The watchers remained motionless as the girl peered first in one direction and then in another, seeking an explanation of the sounds which had disturbed her. Her brows were contracted into a scowl of apprehension which remained even after she returned to her labors, and that she was ill at ease was further evidenced by the frequent pauses she made to cast quick glances toward the dense tanglewood surrounding the clearing.

At last the grave was dug. The girl climbed out and stood looking down upon the quilt wrapped thing at her feet. For a moment she stood there as silent and motionless as the dead. Only the twittering of birds disturbed the quiet of the wood. Bridge felt a soft hand slipped into his and slender fingers grip his own, He turned his eyes to see the boy at his side gazing with wide eyes and trembling lips at the tableau within the clearing. Involuntarily the man's hand closed tightly upon the youth's.

And as they stood thus the silence was shattered by a loud and human sneeze from the thicket not fifty feet from where they stood. Instantly the girl in the clearing was electrified into action. Like a tigress charging those who stalked her she leaped swiftly across the clearing toward the point from which the disturbance had come. There was an answering commotion in the underbrush as the girl crashed through, a slender knife gleaming in her hand.

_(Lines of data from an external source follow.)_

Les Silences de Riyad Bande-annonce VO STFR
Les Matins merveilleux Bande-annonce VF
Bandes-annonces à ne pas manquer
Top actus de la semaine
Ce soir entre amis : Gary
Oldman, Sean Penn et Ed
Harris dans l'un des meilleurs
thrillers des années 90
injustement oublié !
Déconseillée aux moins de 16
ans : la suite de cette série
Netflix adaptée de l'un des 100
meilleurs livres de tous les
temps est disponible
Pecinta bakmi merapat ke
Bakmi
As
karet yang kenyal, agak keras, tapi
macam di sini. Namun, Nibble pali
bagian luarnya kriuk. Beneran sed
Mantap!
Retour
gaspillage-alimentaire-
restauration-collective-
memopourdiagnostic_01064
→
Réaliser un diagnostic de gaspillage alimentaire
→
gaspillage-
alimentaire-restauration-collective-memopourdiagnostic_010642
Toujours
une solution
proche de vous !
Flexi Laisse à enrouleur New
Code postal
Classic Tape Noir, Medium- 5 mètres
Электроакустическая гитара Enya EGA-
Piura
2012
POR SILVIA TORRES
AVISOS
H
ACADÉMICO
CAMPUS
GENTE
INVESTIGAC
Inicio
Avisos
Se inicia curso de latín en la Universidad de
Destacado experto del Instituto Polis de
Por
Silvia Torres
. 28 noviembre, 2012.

Bridge and his companions heard the sounds of a swift and short pursuit followed by voices, one masterful, the other frightened and whimpering; and a moment afterward the girl reappeared dragging a boy with her--a wide-eyed, terrified, country boy who begged and blubbered to no avail.

Beside the dead man the girl halted and then turned on her captive. In her right hand she still held the menacing blade.

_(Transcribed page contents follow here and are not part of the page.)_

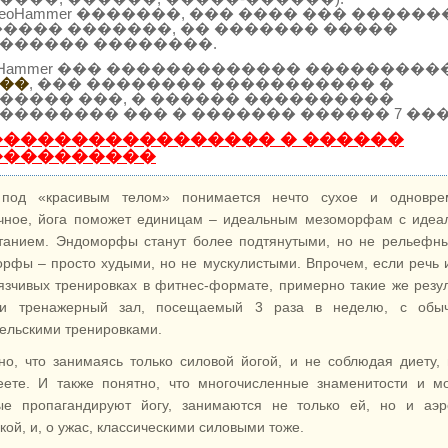
SeoHammer �������, ��� ���� ��� ������
����� �������, �� ������� �����
������ ��������.
oHammer ��� ������������� ���������
��
, ��� �������� ����������� �
����� ���, � ������ ����������
�������� ��� � ������� ������ 7 ���
����������������� � ������
����������
под «красивым телом» понимается нечто сухое и одновре
ное, йога поможет единицам – идеальным мезоморфам с идеа
танием. Эндоморфы станут более подтянутыми, но не рельефн
орфы – просто худыми, но не мускулистыми. Впрочем, если речь 
язчивых тренировках в фитнес-формате, примерно такие же резу
 и тренажерный зал, посещаемый 3 раза в неделю, с обы
ельскими тренировками.
но, что занимаясь только силовой йогой, и не соблюдая диету,
еете. И также понятно, что многочисленные знаменитости и м
ые пропагандируют йогу, занимаются не только ей, но и аэр
кой, и, о ужас, классическими силовыми тоже.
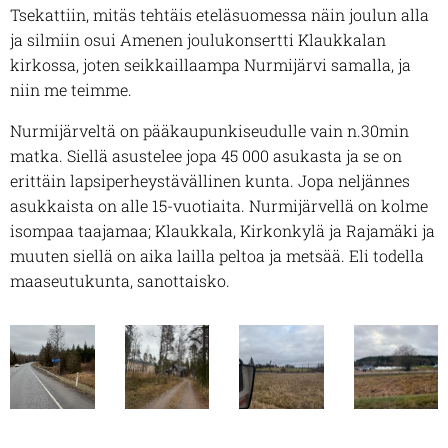
Tsekattiin, mitäs tehtäis eteläsuomessa näin joulun alla
ja silmiin osui Amenen joulukonsertti Klaukkalan
kirkossa, joten seikkaillaampa Nurmijärvi samalla, ja
niin me teimme.
Nurmijärveltä on pääkaupunkiseudulle vain n.30min
matka. Siellä asustelee jopa 45 000 asukasta ja se on
erittäin lapsiperheystävällinen kunta. Jopa neljännes
asukkaista on alle 15-vuotiaita. Nurmijärvellä on kolme
isompaa taajamaa; Klaukkala, Kirkonkylä ja Rajamäki ja
muuten siellä on aika lailla peltoa ja metsää. Eli todella
maaseutukunta, sanottaisko.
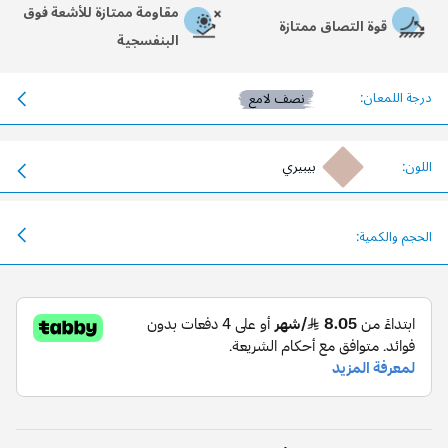
مقاومة ممتازة للأشعة فوق
قوة التصاق ممتازة
البنفسجية
درجة اللمعان:
نصف لامع
اللون:
بيبيري
الحجم والكمية:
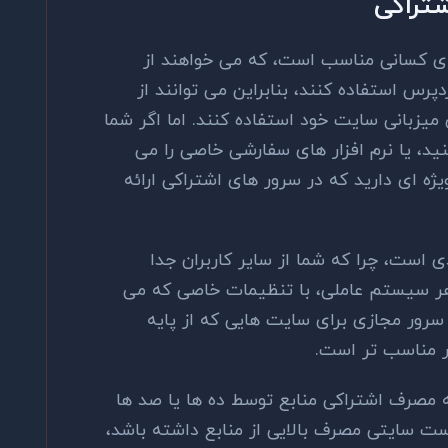
اشتراکی یا shared Hosting برای کسانی مناسب است، که می خواهند از
س استفاده کنند، بنابراین می توانند از
یزبانی سایت خود استفاده کنند. اما اگر شما
د، یا نرم افزار های سفارشی خاصی را می
ژه ای دارید که در سرور های اشتراکی ارائه
 است، چرا که شما از سایر کاربران جدا
هر سیستم عاملی، با تنظیمات خاصی که می
سرور مجازی برای سایت هایی که از پایه
ر مناسب تر است.
مصرف اشتراکی منابع توسط ده ها یا صد ها
ست سایتی مصرف بالایی از منابع داشته باشد،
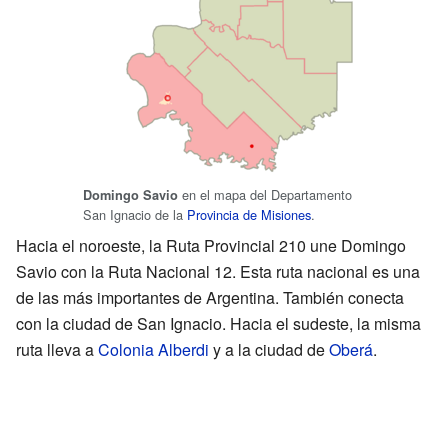
en el mapa del Departamento
Domingo Savio
San Ignacio de la
Provincia de Misiones
.
Hacia el noroeste, la Ruta Provincial 210 une Domingo
Savio con la Ruta Nacional 12. Esta ruta nacional es una
de las más importantes de Argentina. También conecta
con la ciudad de San Ignacio. Hacia el sudeste, la misma
ruta lleva a
Colonia Alberdi
y a la ciudad de
Oberá
.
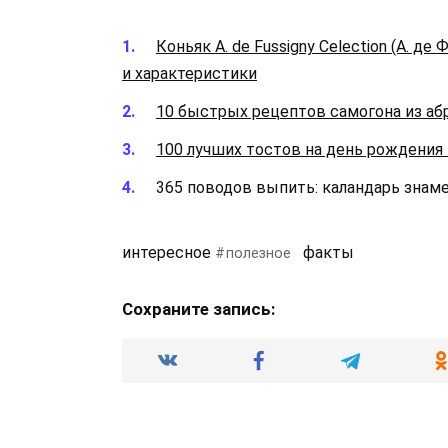
Коньяк A. de Fussigny Celection (А. д
и характеристики
10 быстрых рецептов самогона из аб
100 лучших тостов на день рождения
365 поводов выпить: каландарь знам
интересное
факты
полезное
Сохраните запись:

"What you do there watching me for?" she demanded. "Tell me the truth, or I kill you," and she half raised the knife that he might profit in his decision by this most potent of arguments.

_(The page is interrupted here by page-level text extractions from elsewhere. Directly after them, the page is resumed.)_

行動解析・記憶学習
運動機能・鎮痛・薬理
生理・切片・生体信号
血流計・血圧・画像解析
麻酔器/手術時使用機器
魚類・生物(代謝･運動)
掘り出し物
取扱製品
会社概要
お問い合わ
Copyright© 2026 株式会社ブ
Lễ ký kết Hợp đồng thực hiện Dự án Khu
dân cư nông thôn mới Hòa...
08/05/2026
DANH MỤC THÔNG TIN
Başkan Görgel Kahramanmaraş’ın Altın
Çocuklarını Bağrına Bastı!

The boy cowered. "I didn't come fer to watch you," he whimpered. "I'm lookin' for somebody else. I'm goin' to be a dee-tectiff, an' I'm shadderin' a murderer;" and he gasped and stammered: "But not you. I'm lookin' for another murderer."

For the first time the watchers saw a faint smile touch the girl's lips.

"What other murderer?" she asked. "Who has been murdered?"

"Two an' mebby three in Oakdale last night," said Willie Case more glibly now that a chance for disseminating gossip momentarily outweighed his own fears. "Reginald Paynter was murdered an' ol' man Baggs an' Abigail Prim's missin'. Like es not she's been murdered too, though they do say as she had a hand in it, bein' seen with Paynter an' The Oskaloosie Kid jest afore the murder."